Data shown -
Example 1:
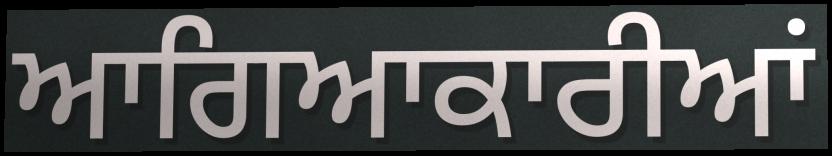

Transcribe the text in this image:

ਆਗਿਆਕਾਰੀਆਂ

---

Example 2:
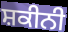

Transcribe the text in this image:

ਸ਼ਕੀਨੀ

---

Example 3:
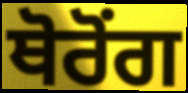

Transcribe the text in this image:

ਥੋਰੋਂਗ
...
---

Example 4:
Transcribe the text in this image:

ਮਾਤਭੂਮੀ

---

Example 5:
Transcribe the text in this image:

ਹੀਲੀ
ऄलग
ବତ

Problem details - Look through the entries above. Copy each line in which the string "Example" occurs.

Your response -
Example 1:
Example 2:
Example 3:
Example 4:
Example 5:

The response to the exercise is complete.